▶ _Exercise material_
####################
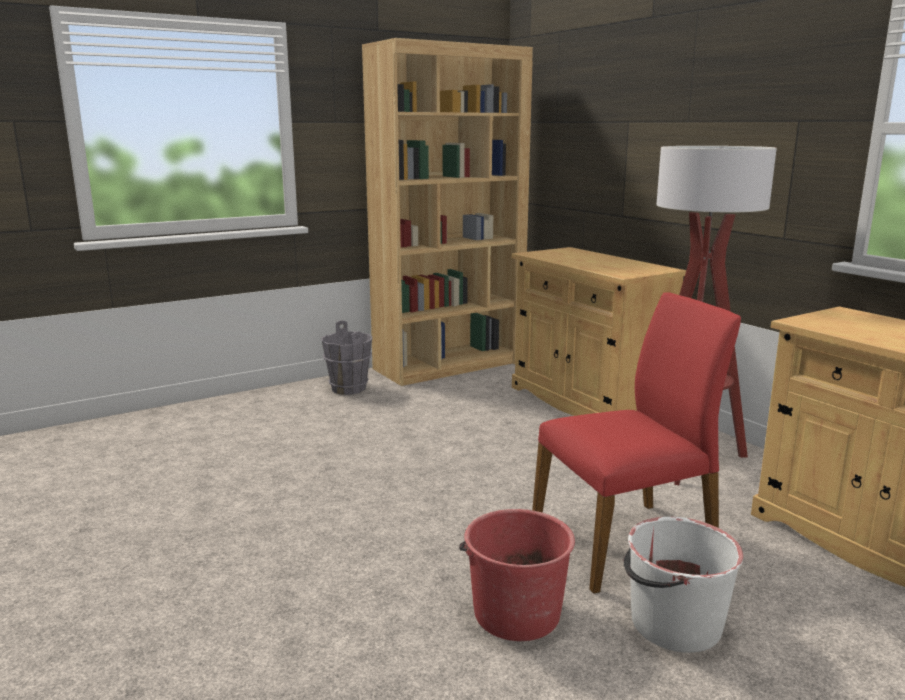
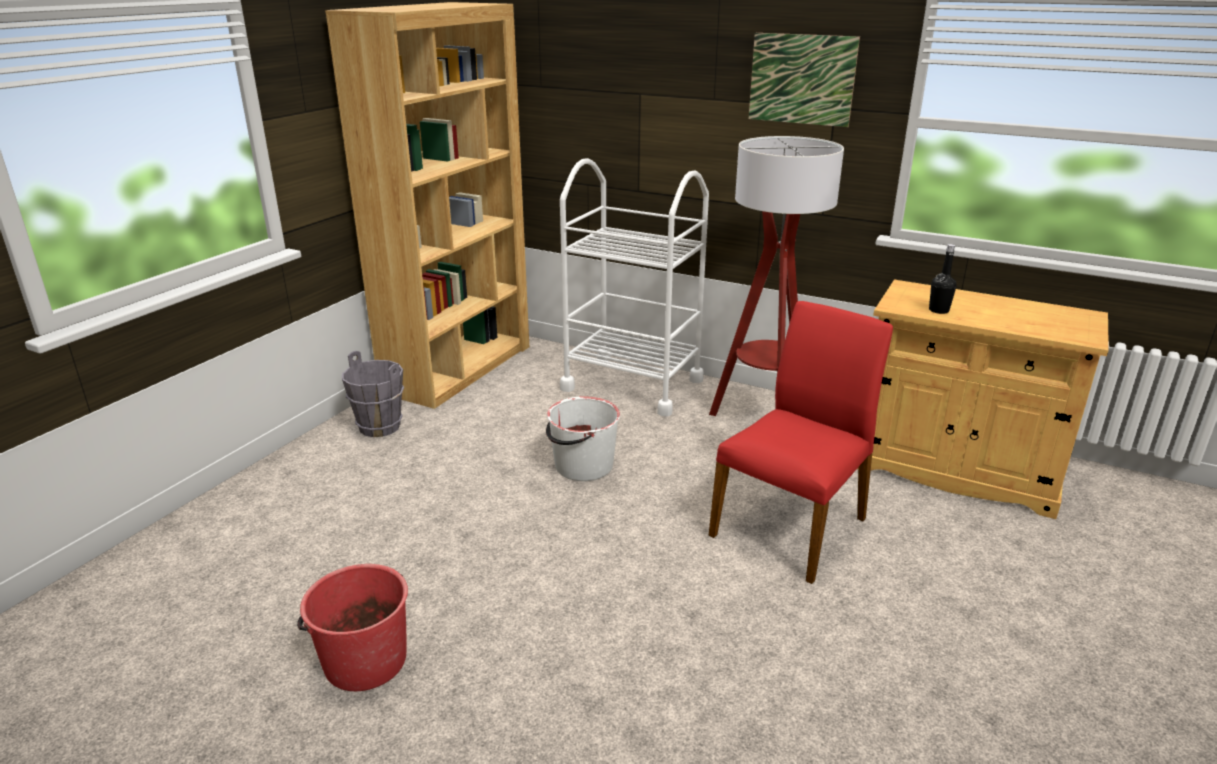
camera: 30 degrees left, 10 degrees up
(516, 613) = (775, 625): red bucket -> red bucket (364, 661)
(586, 403) = (632, 384): beige cabinet -> white cart
(674, 624) = (885, 589): white bucket -> white bucket (583, 466)
(766, 92) = (802, 79): none -> picture
(853, 330) = (938, 310): none -> black bottle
####################
▶ _Your instructions_
Once you reach the line that contains "(586, 403) = (632, 384): beige", transcribe it and all remaining lines of the listing exactly; skip everything before it.

▶ _Exercise output_
(586, 403) = (632, 384): beige cabinet -> white cart
(674, 624) = (885, 589): white bucket -> white bucket (583, 466)
(766, 92) = (802, 79): none -> picture
(853, 330) = (938, 310): none -> black bottle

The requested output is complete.